14th of December, 2025
The Chomsky hierarchy is a way to classify text-generating algorithms (formally called languages) by how expressive they are. Since generative pretrained transformers, GPTs, are getting quite a bit of attention these days, one might wonder where in the hierarchy they fall. To give a classic example of one category in the hierarchy, context-free languages are those whose strings are produced by iteratively applying rules that locally expand grammar particles into words. This covers practically all programming languages, because they conform to a syntax tree where each branch is an application of such a production rule. A subcategory of context-free languages are n-gram languages, where the possible continuations of a string depend only on a bounded number of words that came before in the sentence (whereas the syntax tree of a context-free language could have unboundedly many branches).
Human language is of course much more complicated than these simple classes of languages. One argument for this could be that humans are generally intelligent, and can therefore simulate a Turing machine, which at least in principle gives us the power to understand any computable language. This is a strictly more expressive category of all the languages we talked about above. A more prosaic argument might describe concrete kinds of sentences that provably cannot be produced by, say, context-free grammars, which I will leave to linguistics textbooks.
Surely then, a system like GPT, that understands human language so well that it can write perfect sonnets and win math competitions, must also be in this same rung in the Chomsky hierarchy as humans, by being Turing complete?
First, we could be cheeky and say that, because GPT has a finite context window with finitely many possible tokens at each position, it can trivially only model n-gram languages. This is true, but not really in the spirit of the question. By the same logic, humans would be finite-state machines because the molecules in our brains within a finite space can only occupy finitely many combinations of Planck volumes. Let's grant our GPT an infinite context-window.

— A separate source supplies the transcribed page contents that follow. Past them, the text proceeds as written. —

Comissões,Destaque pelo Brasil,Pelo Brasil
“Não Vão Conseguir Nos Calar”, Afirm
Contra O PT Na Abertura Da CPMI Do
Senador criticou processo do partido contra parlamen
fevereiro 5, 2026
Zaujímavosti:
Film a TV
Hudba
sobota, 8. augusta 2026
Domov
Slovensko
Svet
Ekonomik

Conversely, some assumptions are too generous to describe real-world GPTs. For example, Pérez, Barceló, and Marinkovic (2021) prove that transformers are in fact Turing complete if we allow adding new layers as the input sequence length grows.

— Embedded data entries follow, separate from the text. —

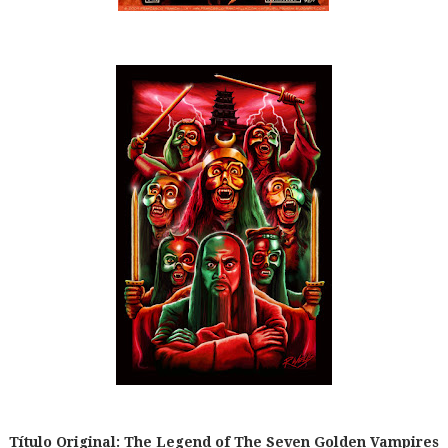
Título Original:
The Legend of The Seven Golden Vampires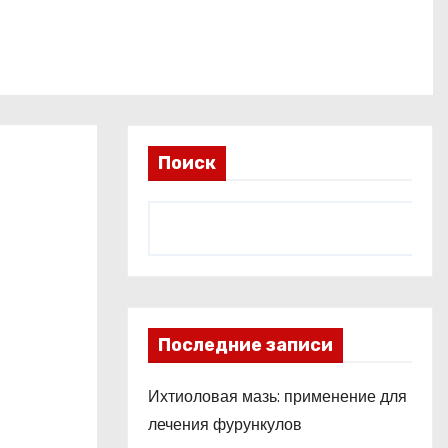
Поиск
Последние записи
Ихтиоловая мазь: применение для
лечения фурункулов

There is a simple argument showing that GPTs, even with an infinite context window, cannot be Turing complete. Since the vocabulary size is finite, the rows of the embedding matrix are bounded, meaning each embedding is in a compact subset of Rn. By Tychonoff's Theorem, the product of the compact spaces the input embeddings live in is also compact. Because the transformer architecture does a bounded number of continuous operations, the output probabilities are bounded from above and below. In particular, the probability of emitting the end-of-sequence token (the special token that halts the completion) is bounded from below by some constant, so the probability of stopping in finite time is 1.
Some readers will have noticed the above argument describes a slightly different GPT from that which is actually deployed, but the intuition does apply to transformers in general. While other architectures like RNNs can do an unbounded number of computations for inference, transformers cannot do so, even in theory. In practice, transformers rely on strange crutches like thinking tokens (e.g. Deepseek-r1 likes to output: "But wait, …") to do what might be called approximating Turing completeness. Similar but more involved arguments prove that commonly used GPT architectures without chain-of-thought cannot learn a generalizable algorithm for the most simple problems, such as telling apart odd numbers of symbols ("yyy") from even ones ("yyyy") (Hahn 2020).
But please do not get any ideas about going back to recurrent networks. This limitation of transformers is precisely the reason why GPTs are so easy to train, and lesser expressiveness of the transformer is a feature, not a bug. The fact that the length of the computational path between the input tokens and the output probabilities is bounded is what allows parallelized training (see also Merrill and Sabharwal 2023).
I claim this awkwardness is central to the disagreement between those who believe GPTs are sufficient for automating most of current human labor, and those who believe only a fundamentally different architecture is needed. Maybe the Chomsky hierarchy is just a bad way to think about computation, GPTs are fine, and we humans also only ever do fixed-depth approximations to Turing completeness. But maybe unbounded computation path lengths are needed to learn algorithms that generalize like we can. It could be the parallel peril that trumpets the end of the scaling paradigm.